# Exercise goal
Write again exactly the lines in the listing below, starting at the line with "[121,959,154,974] 15% -> [56,574,77,582] 10%" and ending at the line with "[636,282,686,299] porn ->", both included. Pictures are not copied.

# Data listing

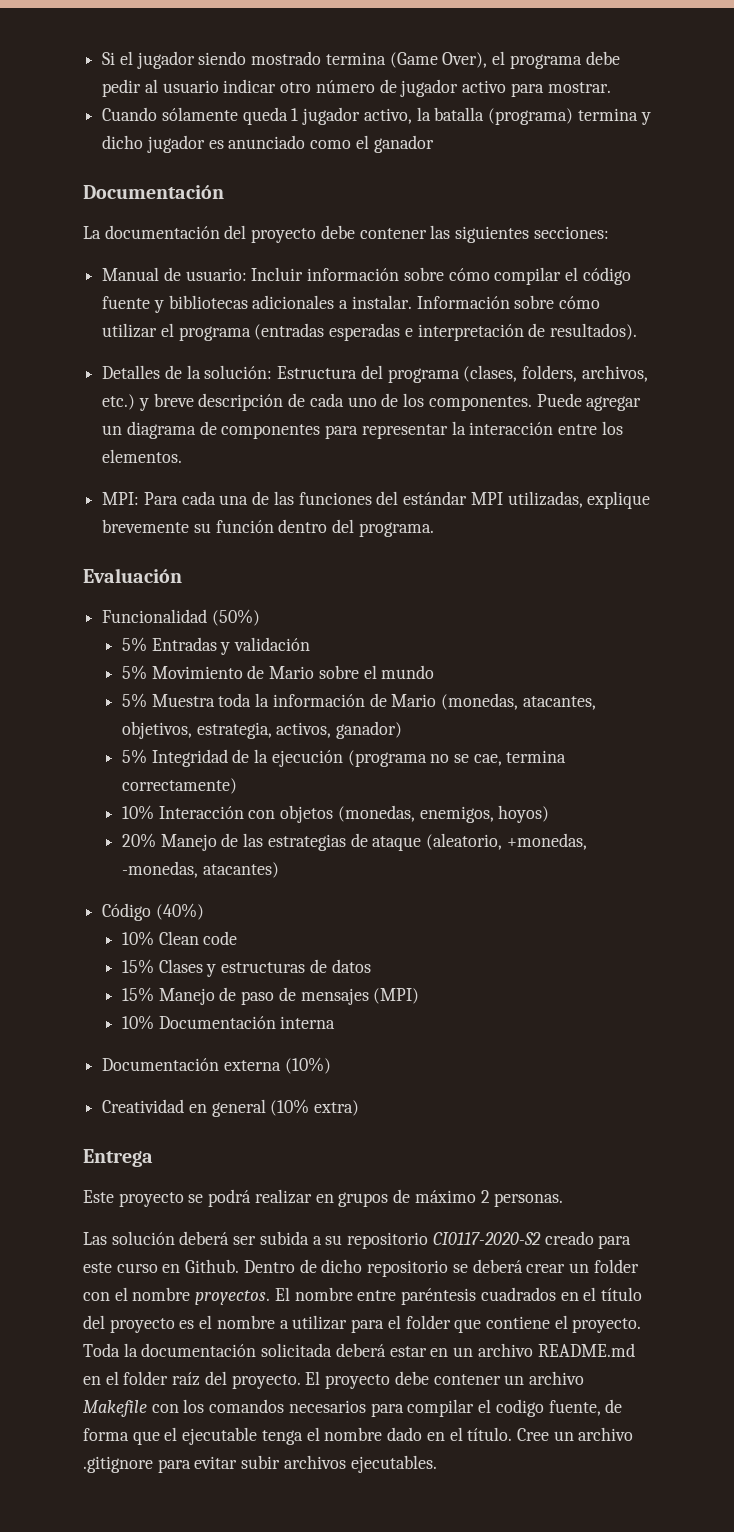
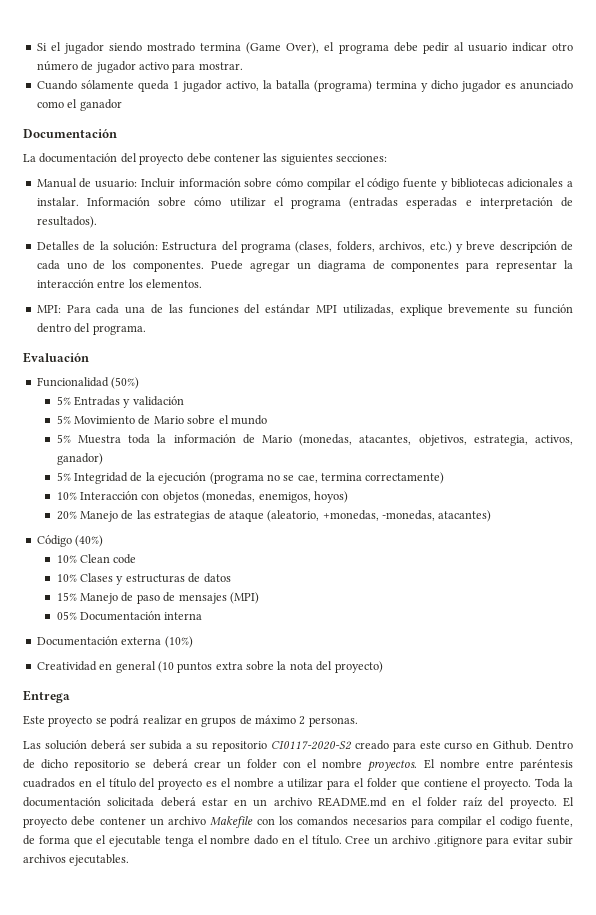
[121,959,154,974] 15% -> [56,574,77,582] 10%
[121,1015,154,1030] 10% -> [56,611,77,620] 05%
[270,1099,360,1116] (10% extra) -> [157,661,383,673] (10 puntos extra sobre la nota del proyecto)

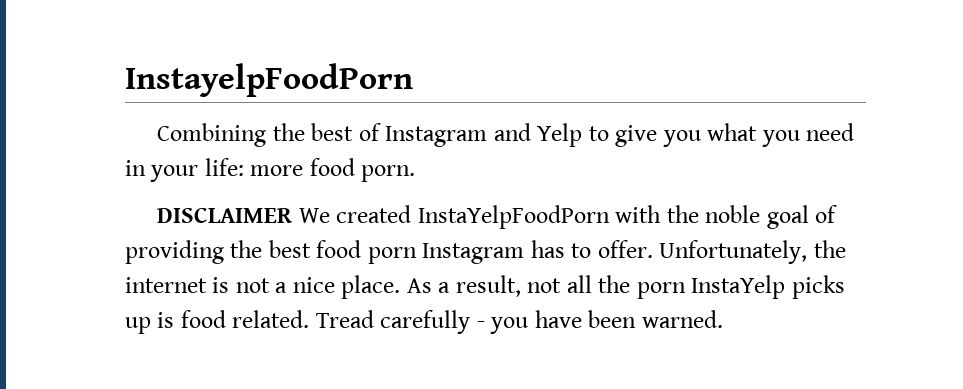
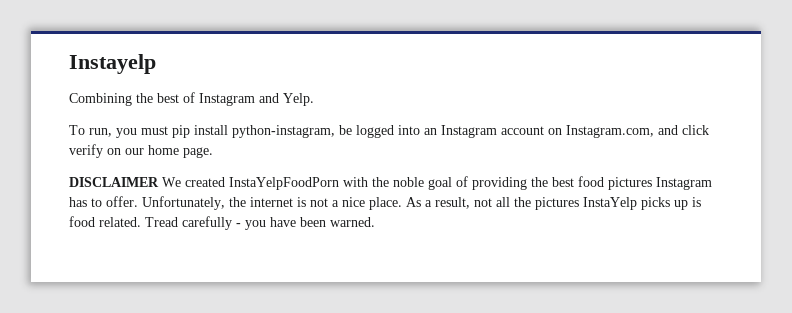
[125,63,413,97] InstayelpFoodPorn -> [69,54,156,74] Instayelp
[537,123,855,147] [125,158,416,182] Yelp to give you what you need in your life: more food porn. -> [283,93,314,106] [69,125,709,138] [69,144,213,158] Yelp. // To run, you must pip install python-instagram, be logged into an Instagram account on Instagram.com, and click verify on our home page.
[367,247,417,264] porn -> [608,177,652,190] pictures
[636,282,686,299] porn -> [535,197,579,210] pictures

* * *

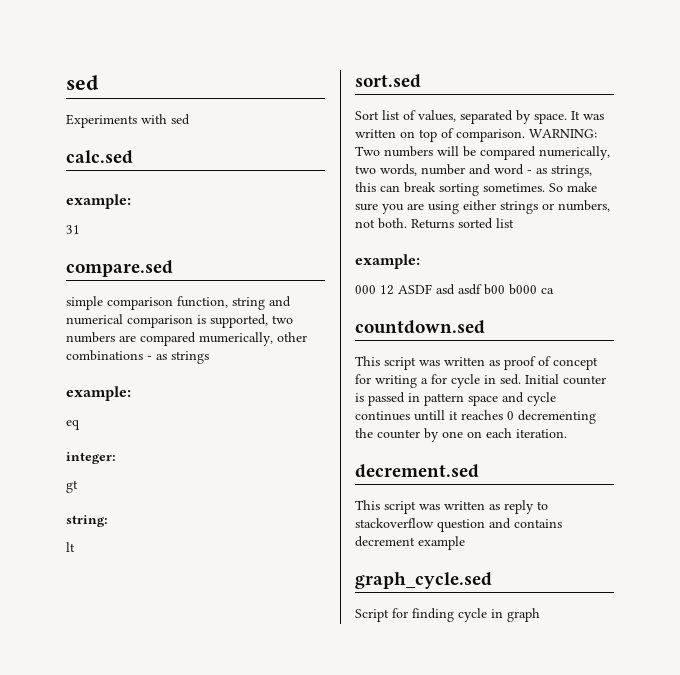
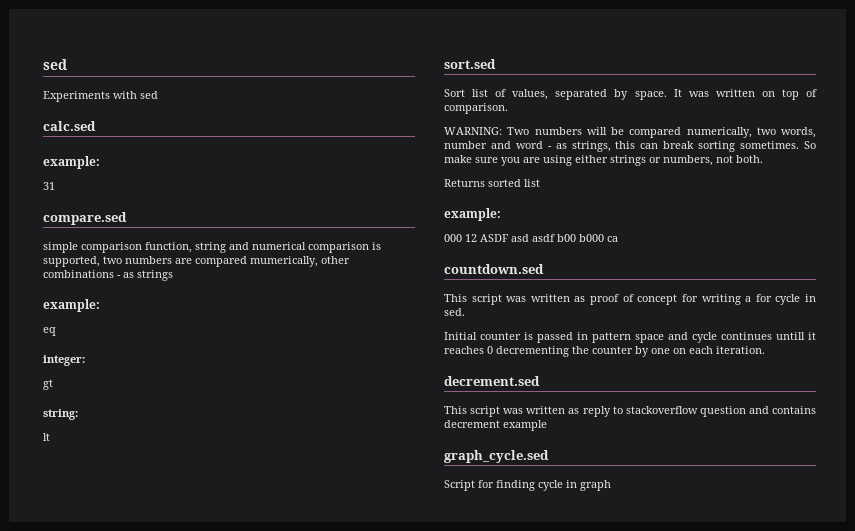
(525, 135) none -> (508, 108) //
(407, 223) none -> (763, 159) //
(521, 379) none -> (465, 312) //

# Solved problem
[121,959,154,974] 15% -> [56,574,77,582] 10%
[121,1015,154,1030] 10% -> [56,611,77,620] 05%
[270,1099,360,1116] (10% extra) -> [157,661,383,673] (10 puntos extra sobre la nota del proyecto)

[125,63,413,97] InstayelpFoodPorn -> [69,54,156,74] Instayelp
[537,123,855,147] [125,158,416,182] Yelp to give you what you need in your life: more food porn. -> [283,93,314,106] [69,125,709,138] [69,144,213,158] Yelp. // To run, you must pip install python-instagram, be logged into an Instagram account on Instagram.com, and click verify on our home page.
[367,247,417,264] porn -> [608,177,652,190] pictures
[636,282,686,299] porn -> [535,197,579,210] pictures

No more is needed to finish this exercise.